Monday, April 27, 2009


Any plans for an early evening were happily quashed with a phone call from “Uncle” Stanley.

We missed the monthly gig of the Leicester Big Band this time but as luck would have it we were invited to a rehearsal that night. My father passed on a love of Big Band and enduringly romantic songs to me. The Mister’s father was an accomplished piano player who favored that musical era. So off we went, leaving a very tired Jazz behind. Was it vicarious jet lag? We certainly had enough to go around. Twisty fate landed us in Wigston at the Royal British Legion club, a place we’d passed as many times as we used to visit my sister-in-law in their former house, a semi-detached bungalow on Embarton Close. “Uncle” Stanley greeted us and warned us not to disturb the bingo players. Led by Roger Parsons, every band member hails from Leicestershire. Apart from “Uncle” Stanley playing trumpet, Ricky Wilson switches musical gears and leaving the rock and roll for the night, strums a jazzy, swingy guitar in the band. The featured vocalists—Morgan Perkins and Karen Jamieson—between them do a fine job of covering songs made memorable by Sinatra, Fitzgerald, Dean Martin, and Rosemary Clooney.

Siggy, The Mister, and I nearly had the rehearsal to ourselves.
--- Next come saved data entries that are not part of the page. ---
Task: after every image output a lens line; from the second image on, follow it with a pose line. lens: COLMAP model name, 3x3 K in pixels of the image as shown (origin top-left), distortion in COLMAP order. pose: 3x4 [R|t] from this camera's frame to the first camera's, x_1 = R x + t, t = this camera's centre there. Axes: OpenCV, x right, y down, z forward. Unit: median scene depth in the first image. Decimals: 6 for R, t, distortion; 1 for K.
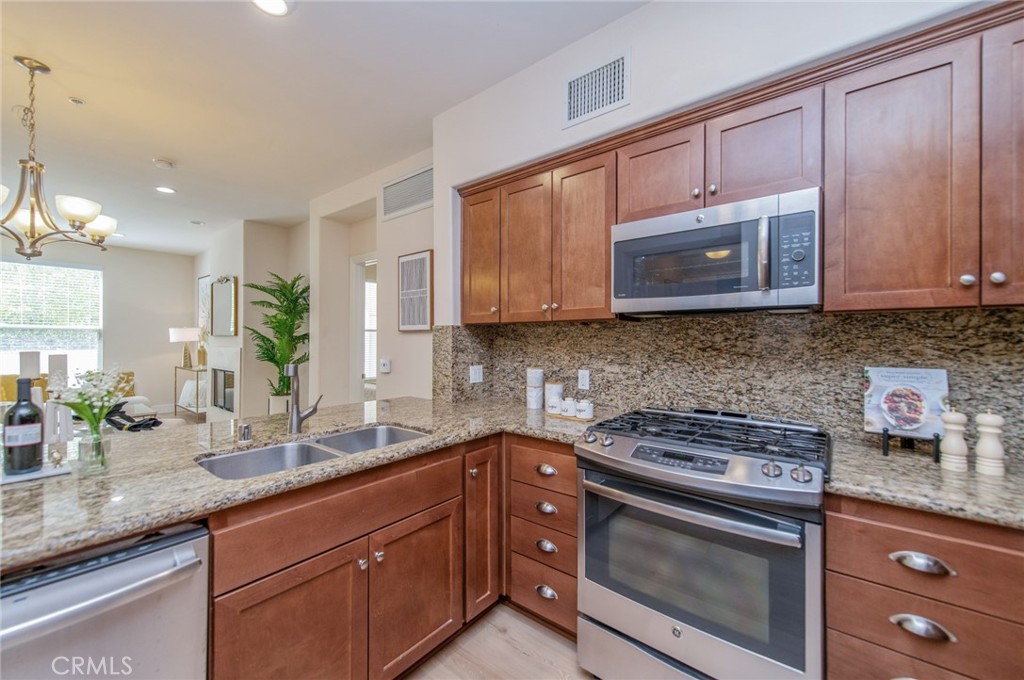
lens RADIAL K [[398.9, 0, 514.3], [0, 398.9, 341.0], [0, 0, 1]] dist [0.007208, -0.001476]
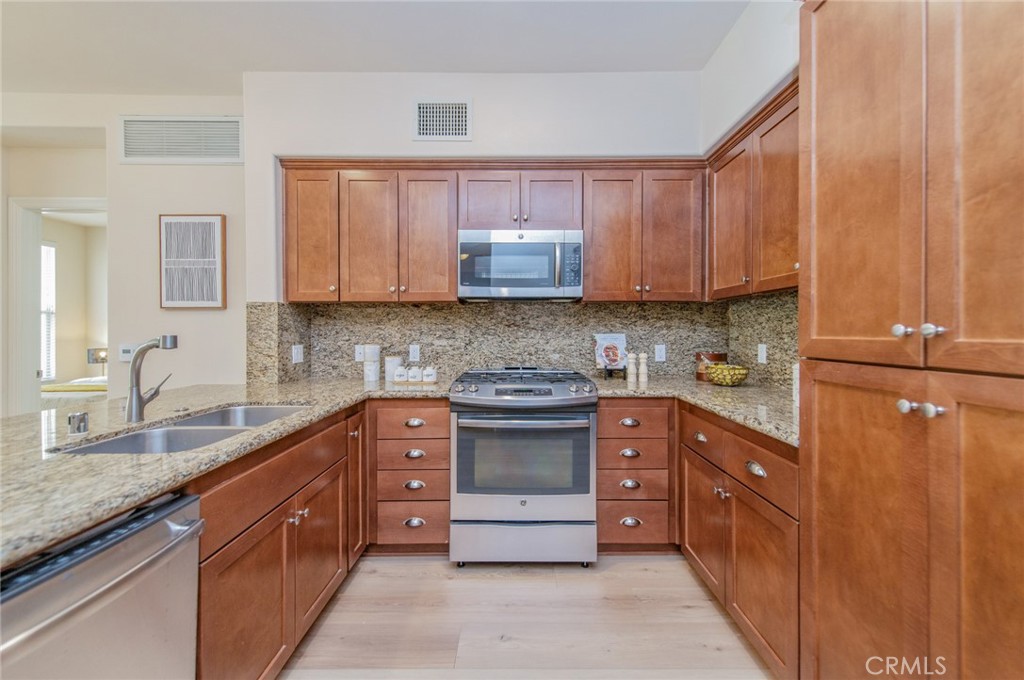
lens RADIAL K [[398.9, 0, 516.8], [0, 398.9, 337.5], [0, 0, 1]] dist [0.007208, -0.001476]
pose [[0.777980, -0.013612, 0.628142, -0.424425], [0.003792, 0.999849, 0.016970, 0.041386], [-0.628278, -0.010821, 0.777914, -0.137031]]
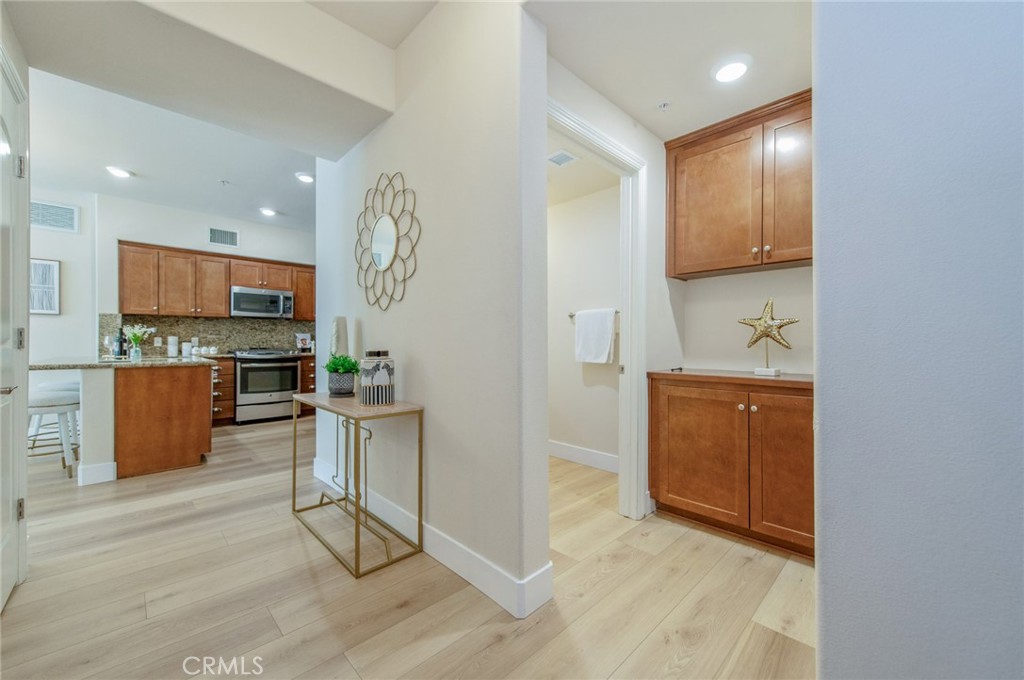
lens RADIAL K [[398.9, 0, 509.8], [0, 398.9, 344.5], [0, 0, 1]] dist [0.007208, -0.001476]
pose [[0.141341, -0.006322, 0.989941, -2.398165], [0.000978, 0.999980, 0.006247, 0.128935], [-0.989960, 0.000085, 0.141345, -1.463722]]
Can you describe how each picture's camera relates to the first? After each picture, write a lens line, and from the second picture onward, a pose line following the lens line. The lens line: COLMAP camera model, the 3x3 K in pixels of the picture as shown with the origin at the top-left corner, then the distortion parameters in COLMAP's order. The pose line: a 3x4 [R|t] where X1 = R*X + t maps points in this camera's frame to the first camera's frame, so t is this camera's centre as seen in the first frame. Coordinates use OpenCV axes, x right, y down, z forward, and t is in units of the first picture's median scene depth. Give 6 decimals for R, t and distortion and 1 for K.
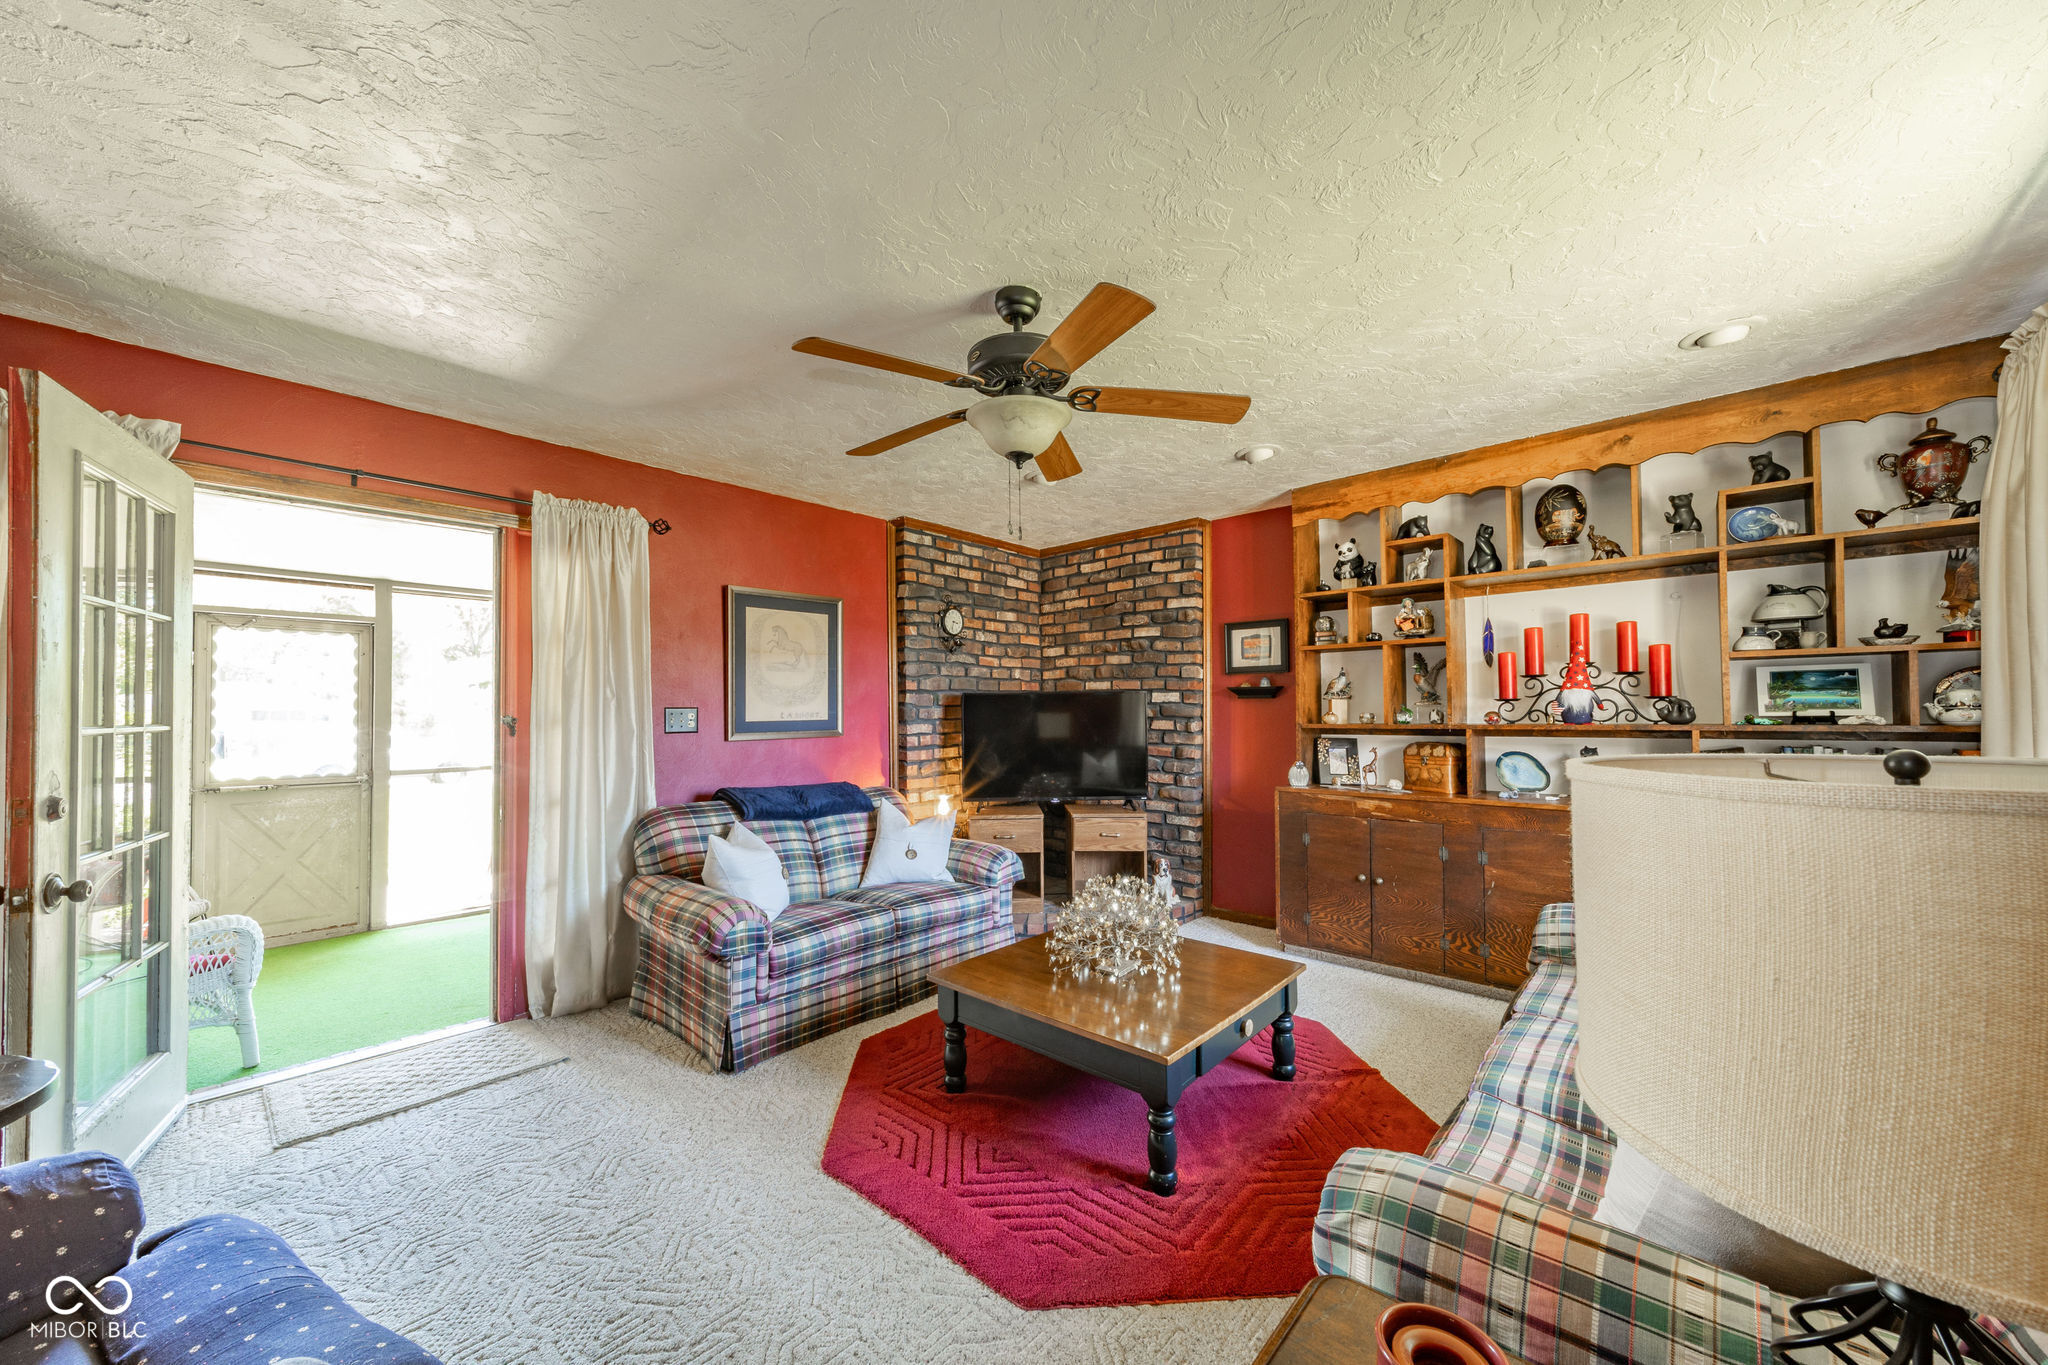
lens RADIAL K [[758.2, 0, 1022.7], [0, 758.2, 703.8], [0, 0, 1]] dist [0.000182, -0.000024]
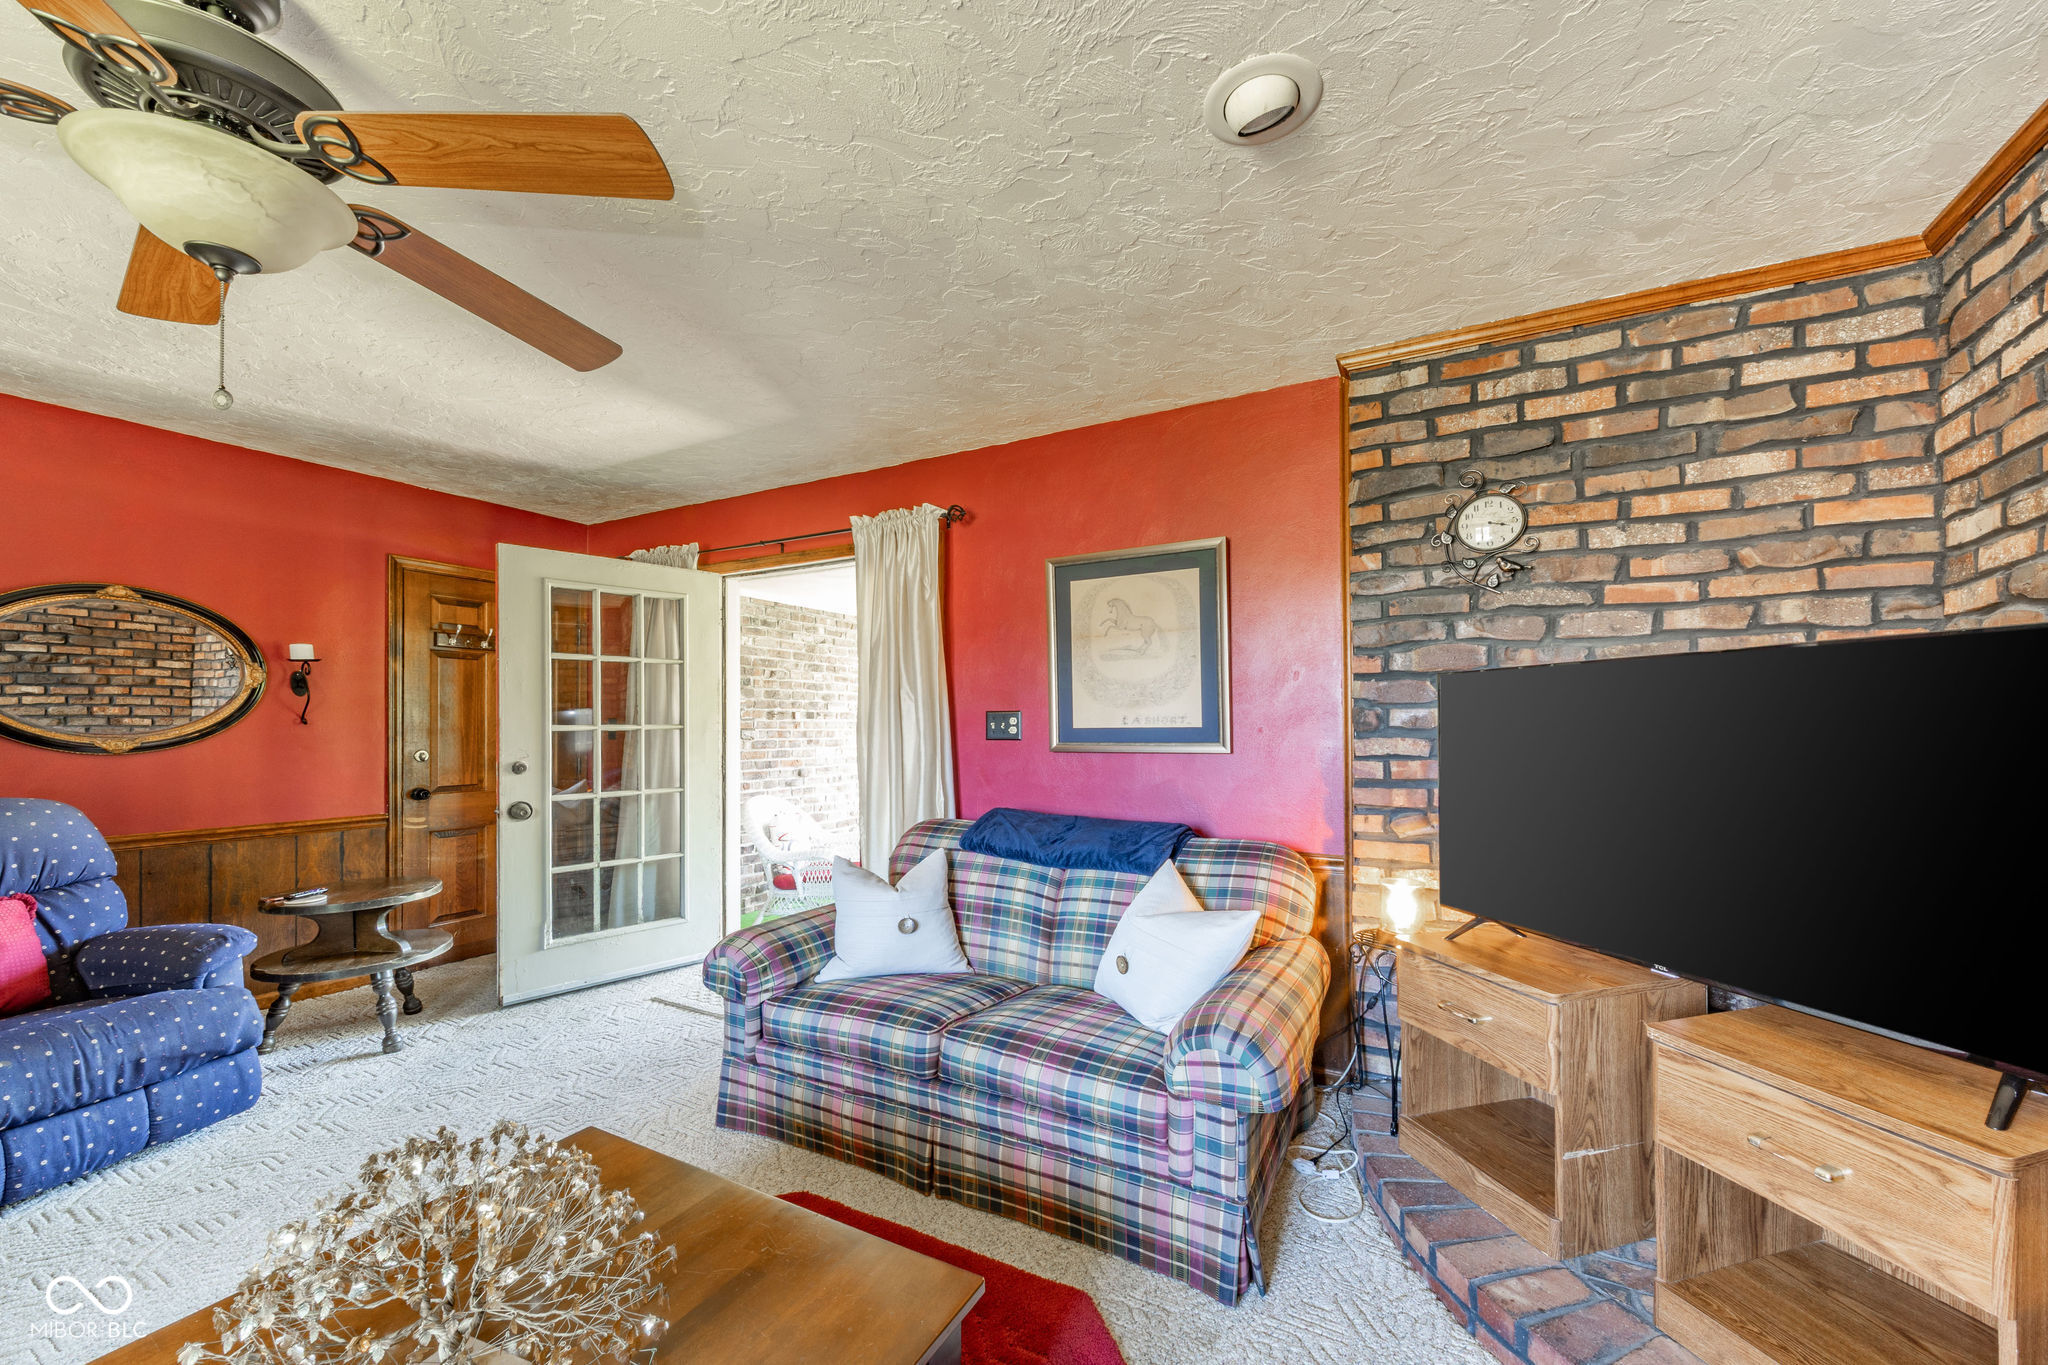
lens RADIAL K [[725.3, 0, 1027.1], [0, 725.3, 725.1], [0, 0, 1]] dist [-0.001062, -0.000226]
pose [[0.241050, 0.008995, -0.970471, 0.316053], [0.013556, 0.999828, 0.012634, 0.009058], [0.970418, -0.016201, 0.240887, 0.695683]]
No sea of grey heads this time, temperately nodding to the fully danceable band while the Big, LOUD, American in the audience swings her husband around to “The Story of Love.” Frankly, by this time, the Big LOUD American was too bushed to beat the band. I was perfectly content to sit quietly and take in songs like “On the Street Where You live,” “Fly Me To the Moon,” and a delightful duet of “How Do You Like Your Eggs In the Morning?” (I like mine with a kiss…)

It’s clear from the start that this band just does it for love. So, there is only mild disappointment among the brass section pensioners to find out the guy expected to deliver the exotic ‘pastries’ had gone to Devon for the weekend and wound up eating it all.

I think by this point in the trip I was practically hallucinating from lack of a really, really sound sleep and really, really needed some alcohol-free downtime. We did manage a late afternoon “walking and talking” the day before. This is when we are starting a new song with an idea that had been kicking around in our heads and we grab the recorder and just walk and talk the song into form. A good tuck in with a book would not have gone amiss either, or a languid listen to BBC Radio 4. Our friends seemed not too interested in Radio 4 and preferred driving to American southern R&B and watching imported sitcoms like “The Gilmore Girls.” (Full disclosure: I loved that series, even the last, tired season.) At home we listen to Radio 4 over the Internet at dinner and sometimes before we turn in. The Shipping News is airwave Valium. The return of the News Quiz has cheered us considerably. We can watch almost any of the British television shows via the Internet and do. Episodic programs about carping among the gardeners, the cooks, and the resident family of Nicolsen’s behind the scenes at Sissinghurst Castle are addictive.